- EXTRAIT DU TEXTE:
------------------------------

(FR) Laisse parler Gaïa : donne une voix à la Terre dans ton projet
Une journée d’immersion pour la Terre au Camp d’Été Rêve du Dragon et Gestion du Possible 2024
Une des premières choses qui m’anime lorsque je pense au Summer Camp “Donner du cœur et des Racines à nos rêves”, c’est la Connexion à la Terre. Le sujet est arrivé au moment de déterminer les Songlines1 et les objectifs boule de neige. Il était clair que la connexion à la terre était manifestement la deuxième priorité après le programme que nous avions à concocter le jour J, pour la sortie de résidence.
Une des peurs les plus fréquentes dans le groupe et qui est revenue souvent au sujet des messages délivrés par la Nature est la peur de projeter notre monde sur le monde qui nous entoure : « et si c’était moi qui me racontais des histoires sur ce que me dis la Terre ? ». Cette inquiétude légitime – cette peur de se tromper entre réel et imaginaire – peut être le point de démarrage de nos investigations plutôt que d’en être la fin : je proposais donc d’en tenir compte et de s’immerger dans la nature pour commencer.

Nous partîmes jeudi pour la Gourgue d’Asque, aussi appelée « la petite Amazonie » probablement pour sa nature mystérieuse et profondément énergétique. C’est un endroit où j’ai observé des phénomènes énergétiques très particuliers et une impression d’être « partout dans le monde » tant la diversité et la puissance de la vie se manifeste dans les formes, la diversité des espèces et les surprises qui peuvent nous y attendre à chaque fois : salamandres tachetées de sortie ? Sources apparues sous les roches ? Recoin magnifique où se baigner ? Une certaine excitation était palpable au sein du groupe et une envie farouche d’expérimenter était présente alors que notre journée de sortie de résidence approchait.
Top départ. Nous décidons tout de même de partir en silence malgré le nombre de visiteurs présents sur le site. Je me rappelle d’avoir jugé par le passé des personnes qui ne me répondaient pas lorsque je leur disait « bonjour » : je suis désormais leur exact miroir, et cette fois-ci c’est moi qui ne dit rien. La politesse ordinaire a laissé place à l’expérimentation. Que se passe-t’il déjà lorsque nous faisons silence ? L’envie de communiquer est autre, notre attention est autre : tout entière tournée vers le vert des mousses et des feuillages, le gris des roches, les sons de notre marche et des cailloux qui crissent sous les chaussures.
Respiration.
La montagne tremble. Des pierres surgissent d’entre les arbres. Peur panique pour certains qui courent en amont. Je reste à observer. Je suis convaincu qu’il y a un message à travers cela, j’accélère le pas car la chute est incertaine et arrive sur notre chemin. À l’écart l’autre partie du groupe avait ralenti en amont. Maude dira « mon corps m’a dit : « ralentit » et j’ai décidé de l’écouter ». « J’ai eu très peur » dit Ludivine en tentant de se calmer et de respirer.

------------------------------

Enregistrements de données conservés
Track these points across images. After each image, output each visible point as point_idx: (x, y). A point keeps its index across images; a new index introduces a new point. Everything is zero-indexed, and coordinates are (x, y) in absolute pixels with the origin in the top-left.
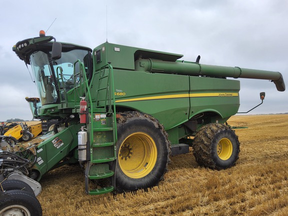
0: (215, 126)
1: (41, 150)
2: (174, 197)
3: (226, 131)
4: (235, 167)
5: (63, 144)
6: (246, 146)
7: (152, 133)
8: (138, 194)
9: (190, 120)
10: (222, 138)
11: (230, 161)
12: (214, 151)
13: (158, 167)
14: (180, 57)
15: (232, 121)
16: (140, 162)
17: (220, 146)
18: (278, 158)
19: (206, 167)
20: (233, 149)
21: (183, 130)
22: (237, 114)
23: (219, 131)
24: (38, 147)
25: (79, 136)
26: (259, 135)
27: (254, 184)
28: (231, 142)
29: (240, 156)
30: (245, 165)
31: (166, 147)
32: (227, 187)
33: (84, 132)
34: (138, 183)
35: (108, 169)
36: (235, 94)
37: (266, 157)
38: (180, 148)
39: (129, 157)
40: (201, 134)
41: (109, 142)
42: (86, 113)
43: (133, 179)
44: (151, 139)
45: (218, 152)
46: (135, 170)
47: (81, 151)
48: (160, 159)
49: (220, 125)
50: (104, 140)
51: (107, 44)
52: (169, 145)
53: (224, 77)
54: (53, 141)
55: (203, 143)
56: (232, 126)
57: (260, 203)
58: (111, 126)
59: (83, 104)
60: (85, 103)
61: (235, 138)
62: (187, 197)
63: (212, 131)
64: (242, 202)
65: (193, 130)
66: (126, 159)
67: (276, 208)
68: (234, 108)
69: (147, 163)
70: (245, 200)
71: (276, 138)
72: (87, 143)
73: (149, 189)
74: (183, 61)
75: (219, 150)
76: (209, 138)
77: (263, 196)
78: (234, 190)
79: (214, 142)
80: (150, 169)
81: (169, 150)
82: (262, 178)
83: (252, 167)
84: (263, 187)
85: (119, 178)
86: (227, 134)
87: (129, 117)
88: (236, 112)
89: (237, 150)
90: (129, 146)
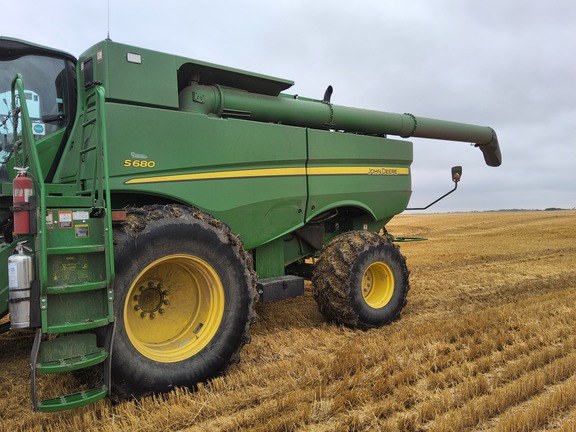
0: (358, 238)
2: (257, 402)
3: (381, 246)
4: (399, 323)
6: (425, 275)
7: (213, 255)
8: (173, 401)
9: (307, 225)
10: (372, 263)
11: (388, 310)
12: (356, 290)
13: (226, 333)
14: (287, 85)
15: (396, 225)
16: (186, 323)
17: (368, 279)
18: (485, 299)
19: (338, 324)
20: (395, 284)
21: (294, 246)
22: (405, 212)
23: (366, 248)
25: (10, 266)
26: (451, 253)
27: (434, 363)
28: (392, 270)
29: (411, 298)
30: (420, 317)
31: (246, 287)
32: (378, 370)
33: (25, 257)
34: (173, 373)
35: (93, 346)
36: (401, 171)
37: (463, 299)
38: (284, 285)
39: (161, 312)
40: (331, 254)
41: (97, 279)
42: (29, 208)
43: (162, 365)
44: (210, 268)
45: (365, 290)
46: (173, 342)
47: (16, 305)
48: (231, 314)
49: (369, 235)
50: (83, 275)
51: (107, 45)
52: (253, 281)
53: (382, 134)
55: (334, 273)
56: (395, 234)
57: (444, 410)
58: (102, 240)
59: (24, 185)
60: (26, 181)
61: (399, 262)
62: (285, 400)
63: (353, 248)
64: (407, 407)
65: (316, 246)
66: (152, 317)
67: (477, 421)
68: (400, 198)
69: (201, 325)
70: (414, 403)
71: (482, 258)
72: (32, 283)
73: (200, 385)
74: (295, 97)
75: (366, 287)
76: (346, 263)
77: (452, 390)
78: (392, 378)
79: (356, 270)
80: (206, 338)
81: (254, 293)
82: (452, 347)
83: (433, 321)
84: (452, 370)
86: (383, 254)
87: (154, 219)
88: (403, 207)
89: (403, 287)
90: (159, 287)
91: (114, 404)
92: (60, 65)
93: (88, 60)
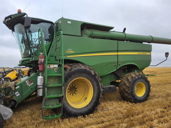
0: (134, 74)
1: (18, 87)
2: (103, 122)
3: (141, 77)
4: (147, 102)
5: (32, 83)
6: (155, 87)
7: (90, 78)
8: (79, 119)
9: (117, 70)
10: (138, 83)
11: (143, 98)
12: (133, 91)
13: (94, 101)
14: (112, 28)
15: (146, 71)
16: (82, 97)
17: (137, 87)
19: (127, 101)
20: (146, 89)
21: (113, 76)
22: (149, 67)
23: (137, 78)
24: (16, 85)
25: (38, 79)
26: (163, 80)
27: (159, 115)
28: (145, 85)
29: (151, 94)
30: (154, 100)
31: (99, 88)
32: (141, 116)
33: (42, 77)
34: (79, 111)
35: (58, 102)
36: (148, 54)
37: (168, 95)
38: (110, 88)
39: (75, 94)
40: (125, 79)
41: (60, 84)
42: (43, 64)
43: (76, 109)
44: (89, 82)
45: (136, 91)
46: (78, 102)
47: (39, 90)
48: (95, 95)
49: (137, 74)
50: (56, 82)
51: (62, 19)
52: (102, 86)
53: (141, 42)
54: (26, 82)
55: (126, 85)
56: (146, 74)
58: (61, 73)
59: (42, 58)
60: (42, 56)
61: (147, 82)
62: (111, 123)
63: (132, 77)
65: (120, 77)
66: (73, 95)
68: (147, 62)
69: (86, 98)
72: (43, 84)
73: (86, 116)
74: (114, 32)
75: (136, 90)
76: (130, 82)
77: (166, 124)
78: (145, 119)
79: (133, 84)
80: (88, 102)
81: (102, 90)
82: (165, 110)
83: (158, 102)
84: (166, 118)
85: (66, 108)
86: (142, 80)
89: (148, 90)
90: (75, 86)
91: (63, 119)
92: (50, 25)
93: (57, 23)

------------------------------

- CONSIGNE: Recopiez le passage de l'extrait sur la journée d'immersion compris entre « Top départ. Nous » et « sous les chaussures. », bornes incluses.

- SOLUTION PROPOSÉE:
Top départ. Nous décidons tout de même de partir en silence malgré le nombre de visiteurs présents sur le site. Je me rappelle d’avoir jugé par le passé des personnes qui ne me répondaient pas lorsque je leur disait « bonjour » : je suis désormais leur exact miroir, et cette fois-ci c’est moi qui ne dit rien. La politesse ordinaire a laissé place à l’expérimentation. Que se passe-t’il déjà lorsque nous faisons silence ? L’envie de communiquer est autre, notre attention est autre : tout entière tournée vers le vert des mousses et des feuillages, le gris des roches, les sons de notre marche et des cailloux qui crissent sous les chaussures.